Keith Urban Releases “Out The Cage,” Featuring Nile Rodgers, Breland

When country-trap artist Breland got a text from Keith Urban out of the blue, asking him to collaborate on a song, he immediately said yes, and that he would “be there tomorrow.” The next morning, Breland showed up at Urban’s home, bright and early, and ready to go. “It’s 9:30 the next morning, my phone rings and it’s Breland,” says Urban. “He says, ‘Hey, Keith. It’s Breland. I’m in your front yard.’”   

Videos by American Songwriter

Continuing on a roll of collaborations, most recently dueting with P!nk on “One Too Many,” Urban had specific artists in mind in piecing together “Out the Cage,” and personally reached out to Breland, saying, “We should get together and write sometime, see what happens.” 

“So, I said I’d be there tomorrow,” says Breland. “Working with Keith Urban is a once in a lifetime opportunity.”

Working with co-writers Sam Sumser and Sean Small, Urban also enlisted legendary funk musician, songwriter, and producer Nile Rodgers for “Out The Cage,” off Urban’s 2020 release The Speed of Now Part 1. “I get a phone call from Keith, and he’s my bro, so of course I jumped on the call,” says Rodgers. He says, “‘Hey Nile, I got this song that I’m working on, can I send it to you?’” I listened for about five minutes.” 

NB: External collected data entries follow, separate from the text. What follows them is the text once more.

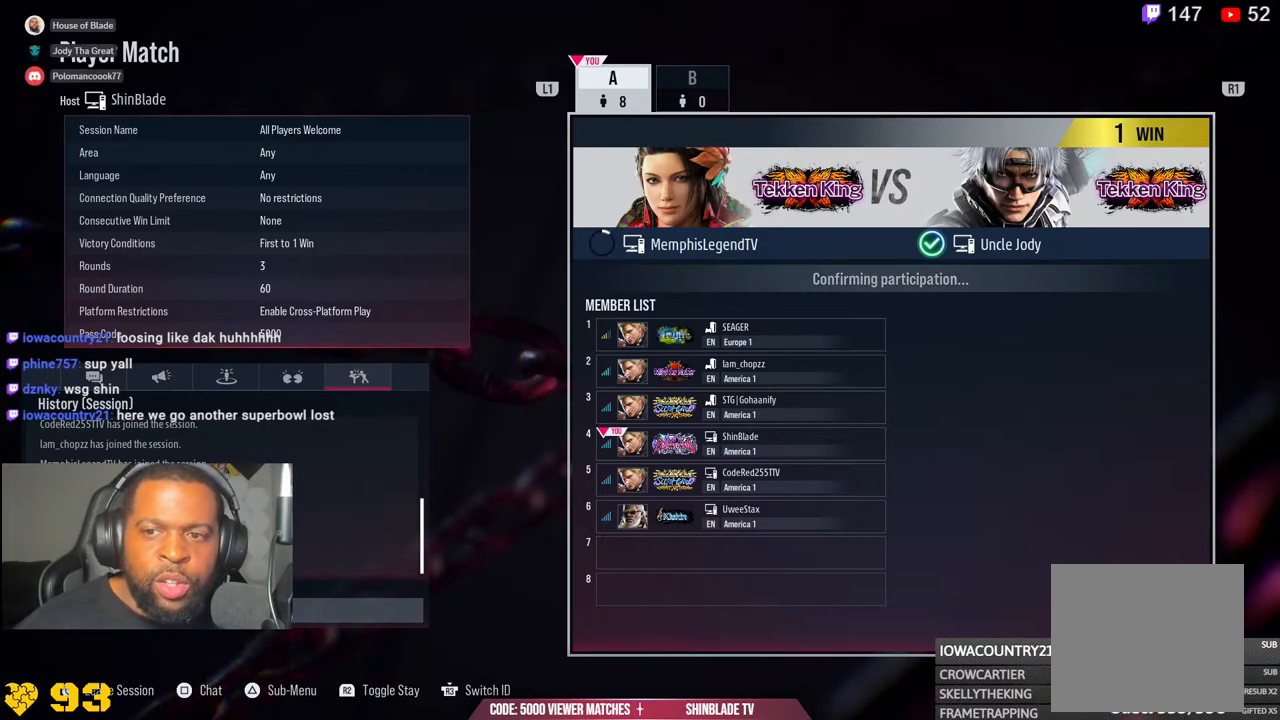
{"buttons": [], "left_stick": "center", "right_stick": "right", "events": []}
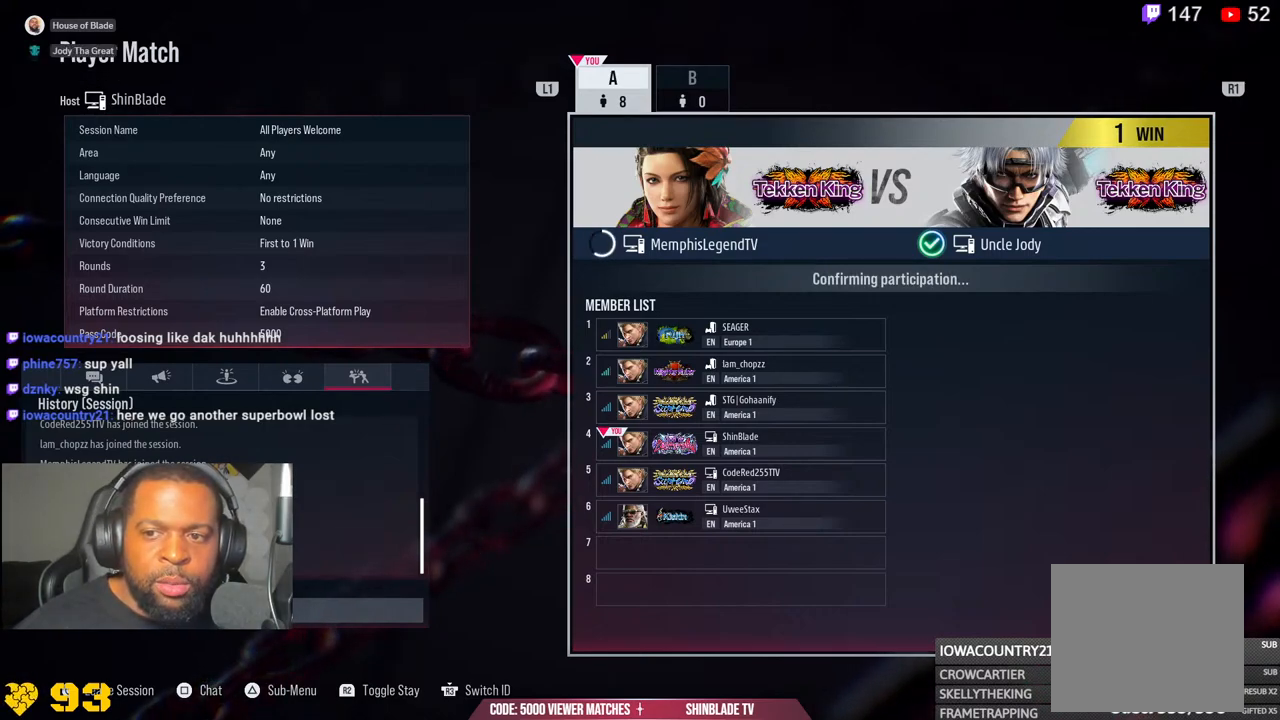
{"buttons": [], "left_stick": "center", "right_stick": "right", "events": []}
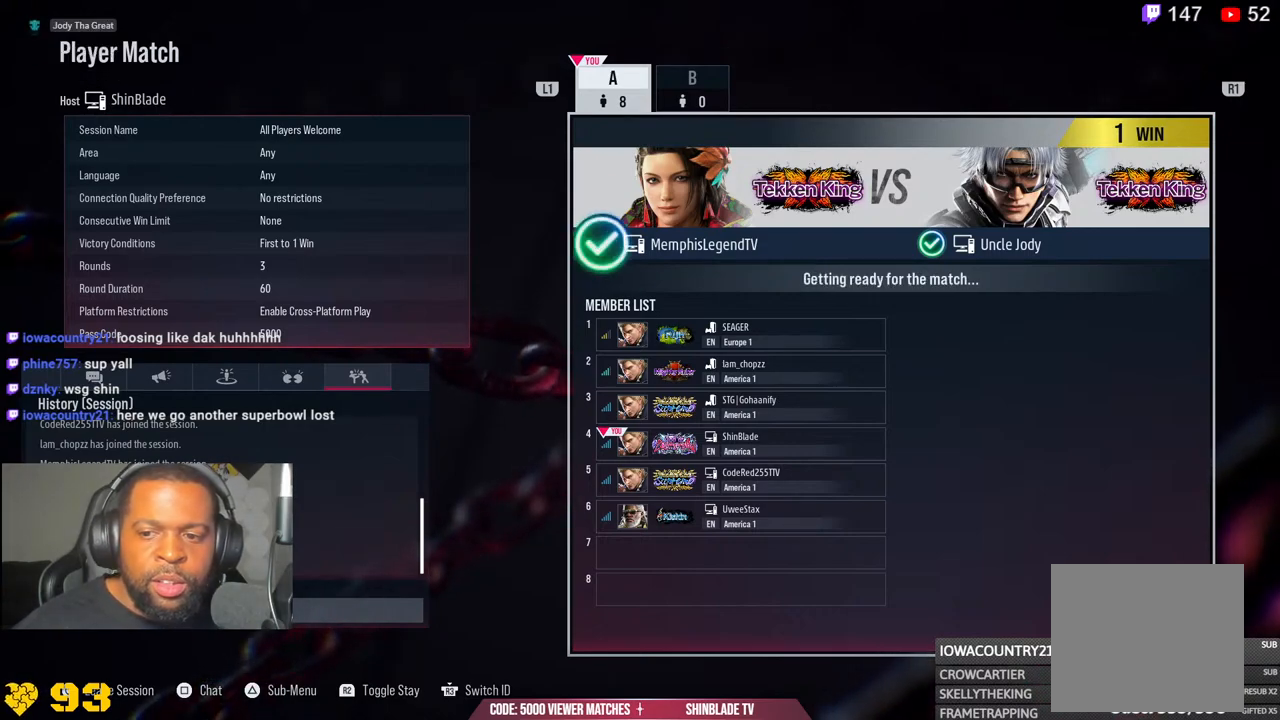
{"buttons": [], "left_stick": "center", "right_stick": "right", "events": []}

Urban says, “He called me 10 minutes later and said, ‘yo brother, this song is sick.’” 

Shot in Sydney, Australia, following a two-week quarantine, the video, featuring Urban and Breland—with Rodgers filming his parts from Connecticut—features quick streams of the artists performing interspersed with imagery, capturing the movement and “frenetic” nature of “Out The Cage.”

“The freneticism of the rhythm makes me wanna take off and start running,” says Urban of the track, “or just break something.”

“Out The Cage” is one of four tracks Urban wrote during the pandemic lockdown, and explores themes of freedom, physical or mental. “I really wanted this to speak to liberation of all sorts,” says Urban, “even if somebody in a dead-end job, somebody stuck in a relationship that’s going nowhere or someone who’s imprisoned in their own mind.”